We initialise helm chart and update the values to adjust service needs:

Reference the image inside the values.yaml

1
2
3
4
5
image:
  repository: gitea.enkinineveh.space/gitea_admin/exam-take-frontend
  pullPolicy: IfNotPresent
  # Overrides the image tag whose default is the chart appVersion.
  tag: "v1"

the service should listen on port 8501

1
2
service:
    port: 8501

to access UI outside of kubernetes, we enable ingress, pass the host we want.

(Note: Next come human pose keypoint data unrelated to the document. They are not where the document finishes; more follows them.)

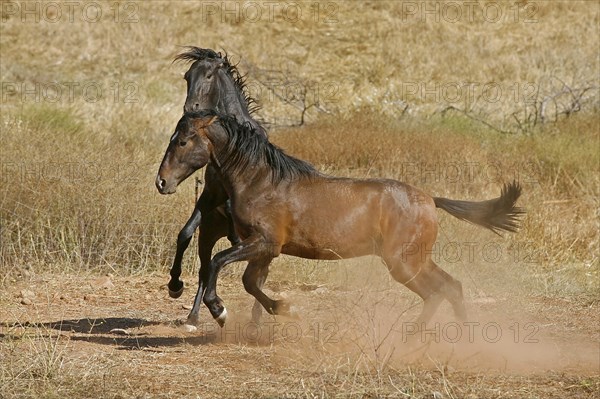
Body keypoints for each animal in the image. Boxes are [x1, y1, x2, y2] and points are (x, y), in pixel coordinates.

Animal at [157, 111, 524, 330]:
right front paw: (285, 308)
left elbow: (218, 262)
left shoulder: (263, 243)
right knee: (452, 287)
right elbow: (250, 283)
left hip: (403, 262)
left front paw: (220, 310)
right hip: (415, 259)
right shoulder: (265, 250)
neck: (261, 181)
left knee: (437, 292)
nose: (162, 182)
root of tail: (431, 200)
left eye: (183, 140)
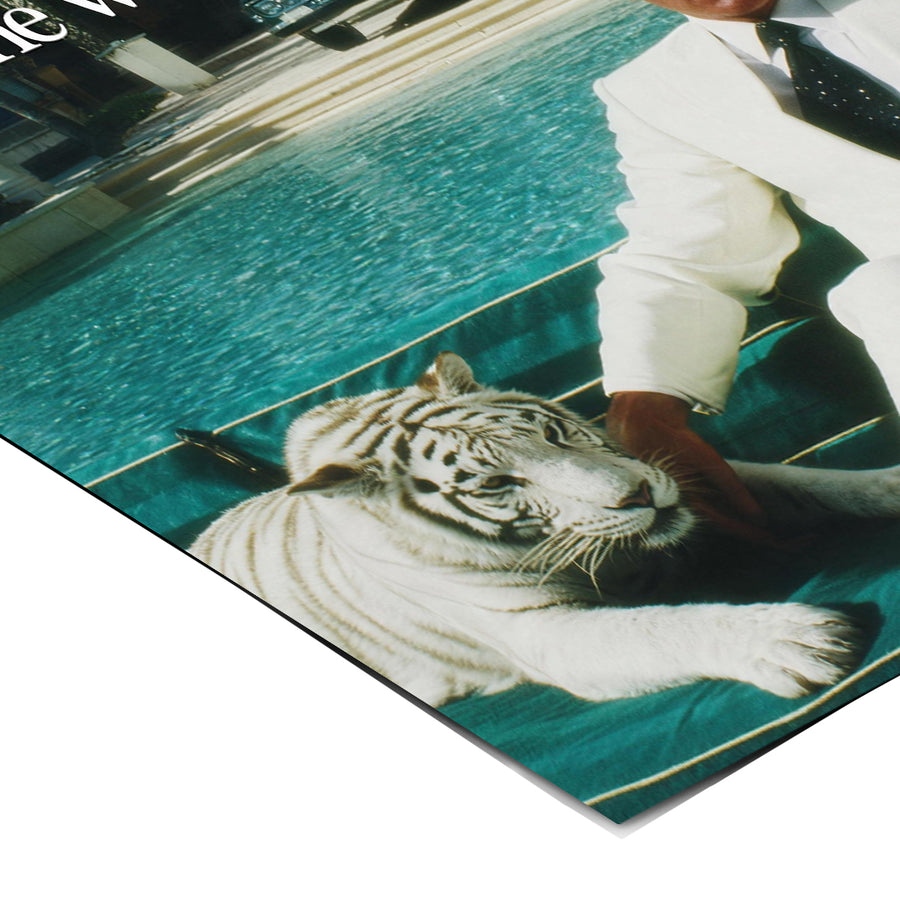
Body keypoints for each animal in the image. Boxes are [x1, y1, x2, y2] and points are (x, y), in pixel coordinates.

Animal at [191, 352, 900, 707]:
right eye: (496, 486)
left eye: (552, 434)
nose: (640, 494)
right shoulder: (541, 633)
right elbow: (664, 627)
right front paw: (796, 640)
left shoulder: (692, 478)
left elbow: (809, 481)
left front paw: (888, 484)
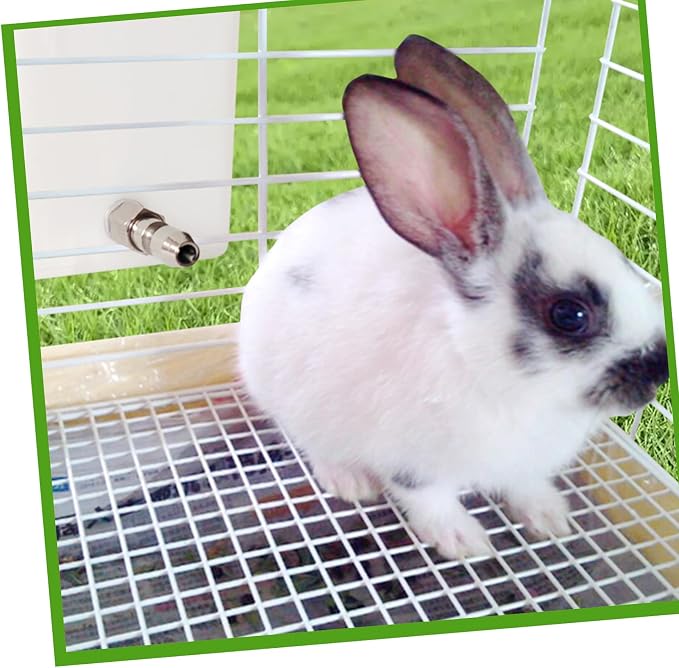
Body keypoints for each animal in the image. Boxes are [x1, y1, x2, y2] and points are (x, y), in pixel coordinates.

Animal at [238, 34, 668, 559]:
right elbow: (430, 500)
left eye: (625, 264)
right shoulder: (412, 463)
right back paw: (350, 481)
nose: (659, 371)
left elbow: (523, 485)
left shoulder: (520, 464)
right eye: (570, 314)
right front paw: (463, 541)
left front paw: (550, 518)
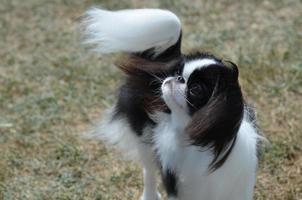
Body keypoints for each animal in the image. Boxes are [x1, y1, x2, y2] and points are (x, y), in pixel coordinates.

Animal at [80, 7, 260, 200]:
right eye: (177, 73)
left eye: (195, 89)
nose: (177, 78)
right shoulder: (175, 184)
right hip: (144, 138)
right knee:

One thing I noticed is that streamlit uses websocket for communication, so by adding this label, we tell nginx the websocket service it should use in case of websocket requests.

 1
 2
 3
 4
 5
 6
 7
 8
 9
10
11
12
13
14
15
16
17
18
19
20
21
22
23
24
ingress:
  enabled: true
  className: "nginx"
  annotations: 
    nginx.org/proxy-connect-timeout: "3600s"
    nginx.org/proxy-read-timeout: "3600s"
    nginx.org/client-max-body-size: "4m"
    nginx.org/proxy-buffering: "false"
    nginx.org/websocket-services: exam-taking-frontend-charts

  hosts:
    - host: exam-taking-frontend.enkinineveh.space
      paths:
        - path: /
          pathType: ImplementationSpecific
          backend:
            service:
              name: exam-taking-frontend-charts
              port:
                number: 8501
  tls: 
   - secretName: enkinineveh.space-tls-prod
     hosts:
       - exam-taking-frontend.enkinineveh.space

And finally create the environment and secret variable, we don’t forget the helper

values.yaml

1
2
3
4
5
env:
  normal:
    API_GATEWAY_URL: "http://exam-taking-fn-exam-take-fn.default.svc.cluster.local"
    MONGO_URI: "mongodb://databaseAdmin:sHWKYbXRalmNExTMiYr@my-cluster-name-rs0.mongo.svc.cluster.local/admin?replicaSet=rs0&ssl=false"
    MONGO_TABLE_NAME: "score"

_helper.tpl

1
2
3
4
5
6
{{- define "helpers.list-env-variables"}}
{{- range $key, $val := .Values.env.normal }}
- name: {{ $key }}
  value: {{ $val }}
{{- end}}
{{- end }}

Pass it in helmfile, apply the chart

1
2
3
4
5
releases:
    ...
    - name: exam-generation-frontend
      chart: ./frontend/exam-generation-app/charts
      namespace: "exam"
1
helmfile apply

we visit the host, and here is the Exam Generation UI

exam generation part

We Upload another test file and get the green mark for successful upload.

exam generation part

Summary

As we finished the generation part of the architecture, the next step will focus on adding “taking-exam” part.